# DOCUMENT SECTION:
★ ★ ★ ★ ★ ★ ★

Caught in the act of breaking into the Democratic headquarters office at Watergate, burglars Virgilio Gonzalez, Bernard Baker, James W. McCord, Jr., Eugenio Martinez, and Frank Sturgis were arrested and later convicted in January 1973 for what ostensibly seemed like a routine burglary. Though the men were traced in one way or another to CREEP, the Committee to Reelect the President, the White House denied the men were involved with the committee and disavowed their criminal activities. But a letter written by McCord to the trial judge John J. Sirica revealed the insidious nature of this burglary. All men, according to McCord, had been paid off with hush money from CREEP. What started seemingly as a burglary emerged as something much more.

A Senate investigation was launched to determine just how high up a cover up of the burglary went. The investigation uncovered a pattern of dirty tricks played by the White House to win against its perceived enemies, including Daniel Ellsberg, a former military analyst who had released to the New York Times the Pentagon Papers, a secret analytical document about the United States's unfeasibility to win the war in Vietnam. The limits of the freedom of press was tested when NYT became embroiled in the courts over its right to publish the document. Some of the same men who were involved in the Watergate break-in, including G. Gordon Liddy, had broken into the office of Ellsberg's psychiatrist to steal private files, ostensibly to use them to discredit Ellsberg. A secret campaign slush fund, an enemies list, and a plumbers unit to prevent leaks out of the White House were also discovered, all leading to key presidential advisors, opening up speculation that Nixon was involved in a cover-up.

Though the investigation was largely ignored by the mainstream press and much of the American public, several leading newspaper organizations were on top of every twist and turn in the investigation, including the Washington Post, the New York Times, and the Los Angeles Times, among others. Bob Woodward and Carl Bernstein, two investigative journalists with the Washington Post, were key players in uncovering the cover up, printing stories about who was involved in it and how close they were to the president.

On April 30, 1973, two of those White House key advisors implicated in the coverup, H.R. Haldeman and John Ehlichman, were fired and later indicted and imprisoned. White House counsel John Dean was also fired when he was set to testify during the Senate hearings. Dean, after witnessing what was happening in the White House, turned against Nixon and testified to the Senate committee hearings of a cover up of massive proportions led by the president and his men. At the time of Dean's testimony, though, there was no real proof of the president's complicity. It was his word against Nixon's.

★ ★ ★ ★ ★ ★ ★

# Short-answer chart items:

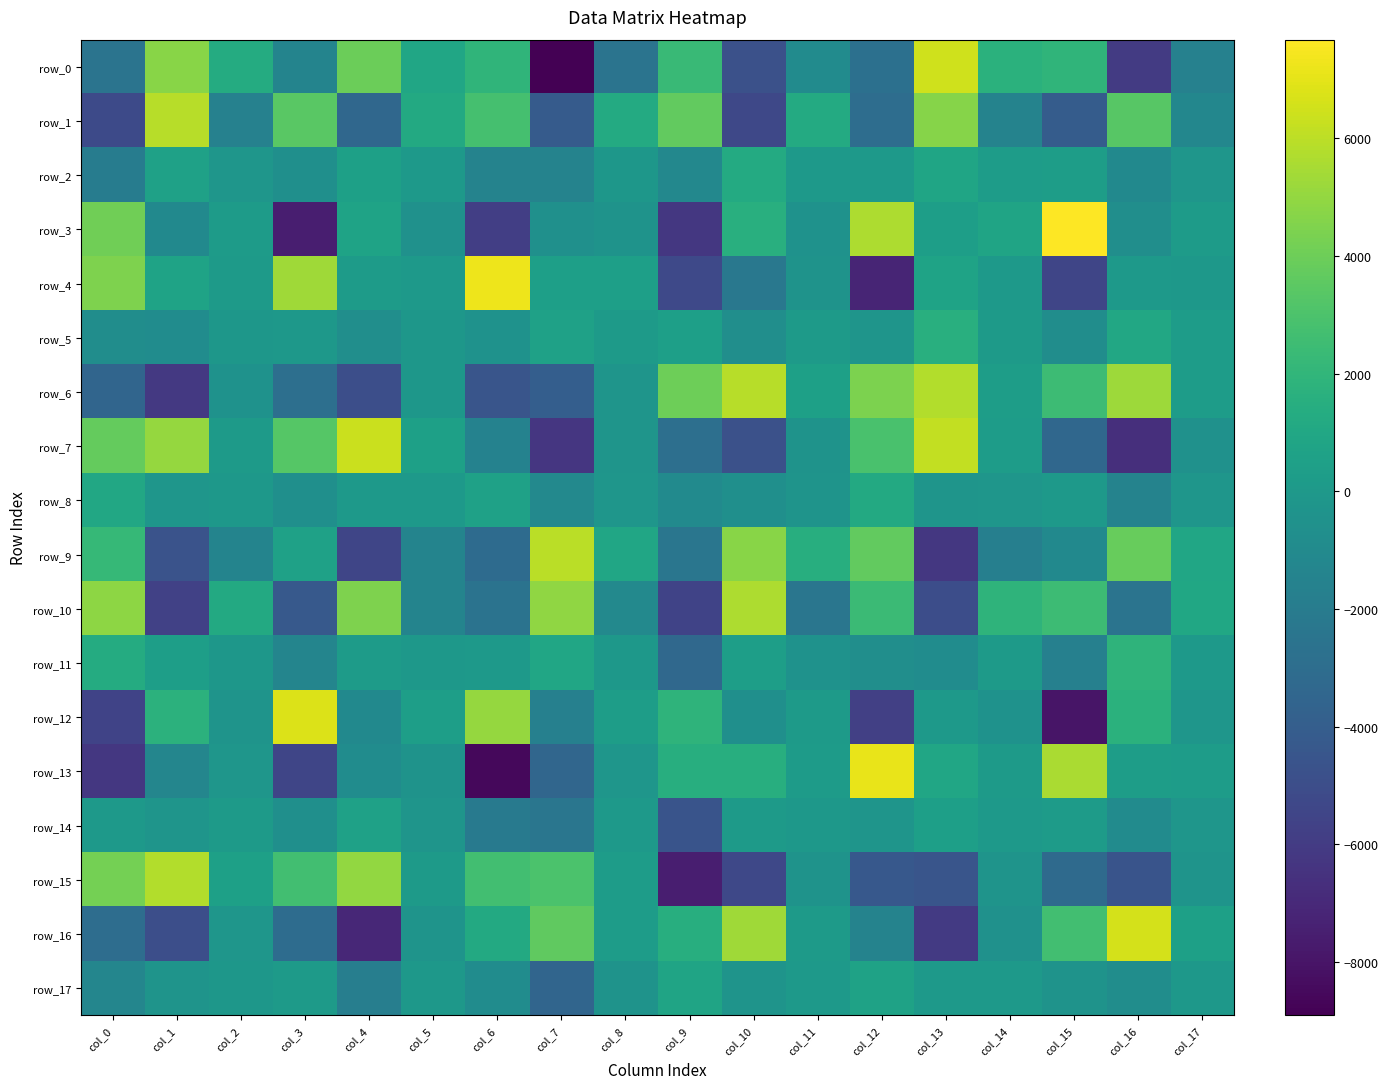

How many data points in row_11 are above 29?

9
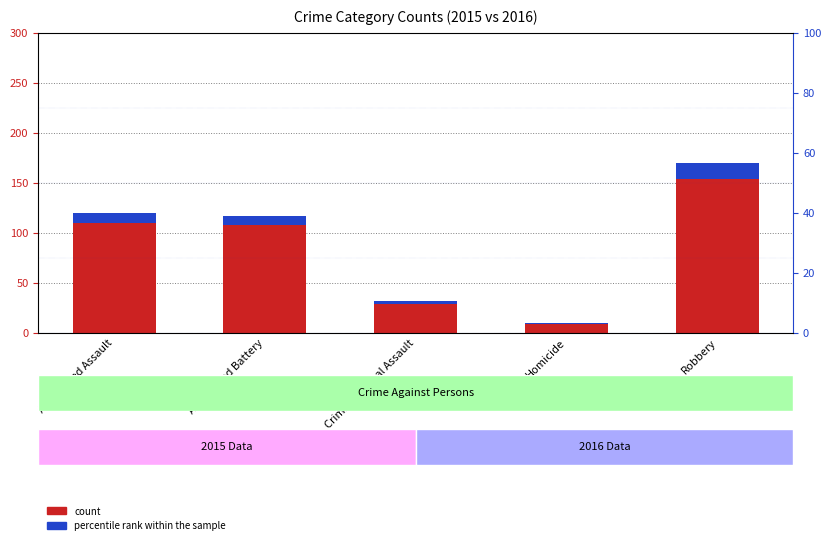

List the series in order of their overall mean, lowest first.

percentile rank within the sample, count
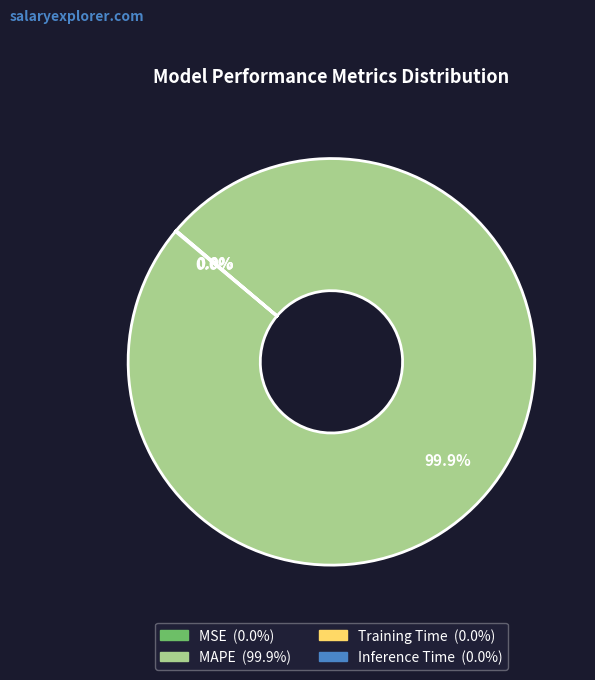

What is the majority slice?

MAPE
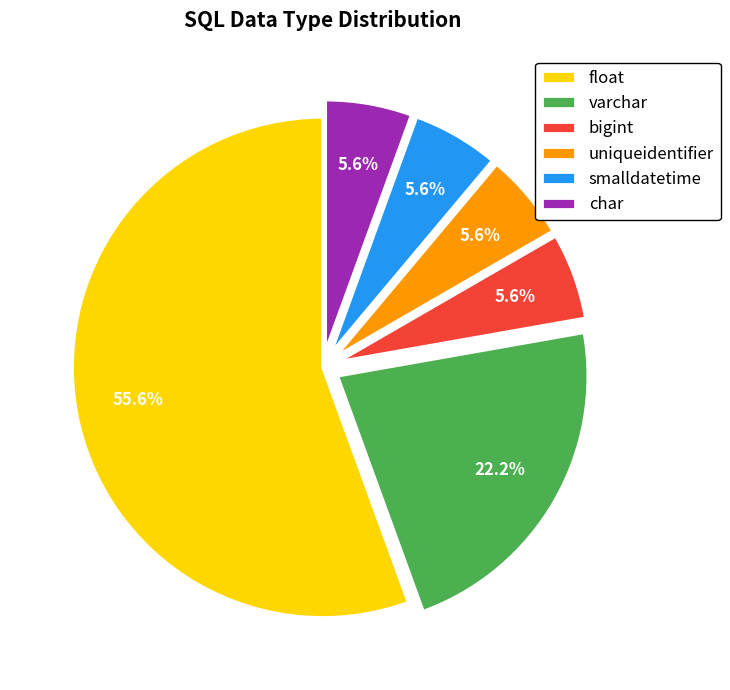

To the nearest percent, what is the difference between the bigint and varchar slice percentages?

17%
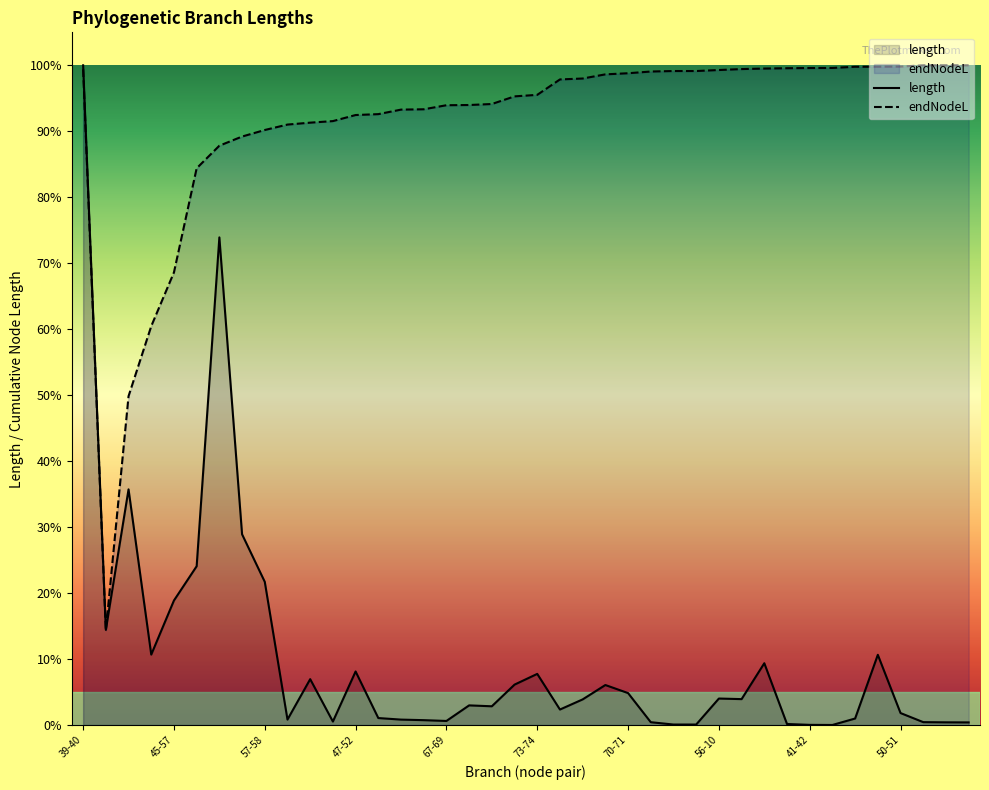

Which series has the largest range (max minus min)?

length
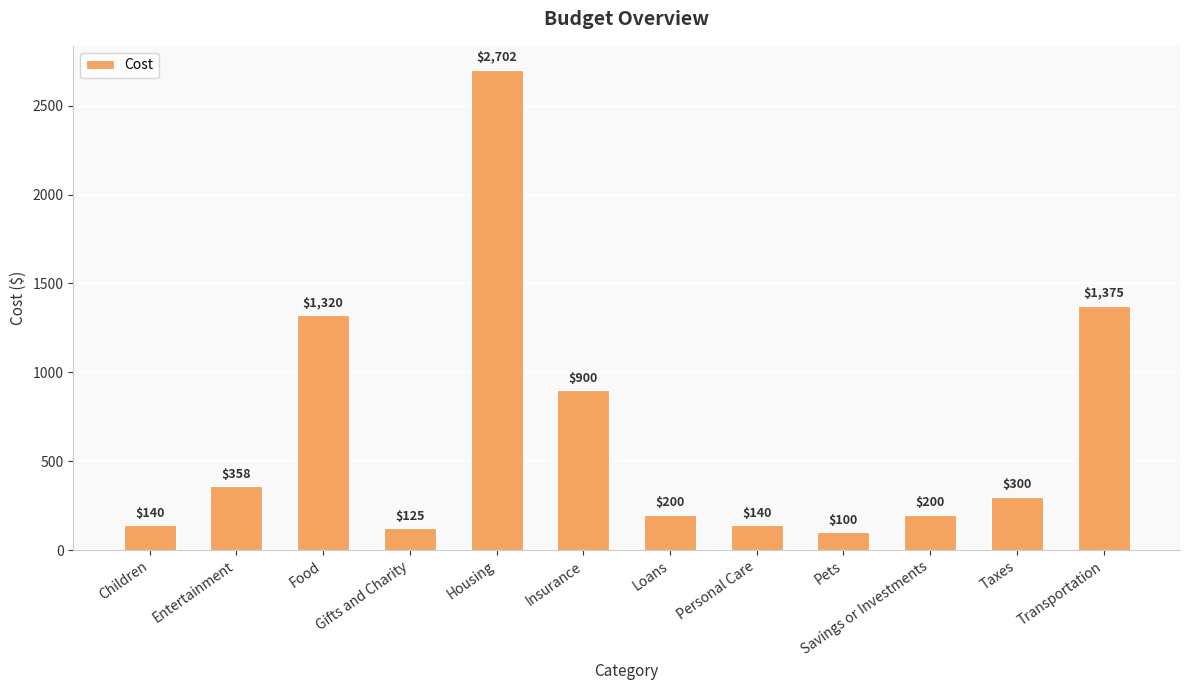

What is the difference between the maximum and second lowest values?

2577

★ ★ ★ ★ ★ ★ ★

# REQUIRED WORK:
According to the Watergate text, why did McCord's letter to Judge Sirica show that the break-in was more than a routine burglary? Answer in one to three sentences. Rely only on the Watergate text when answering.

# TASK SOLUTION:
McCord wrote that all the burglars had been paid hush money by CREEP, the Committee to Reelect the President. This tied them to the committee even though the White House had denied any involvement. It revealed the insidious nature of what had seemed like a routine burglary.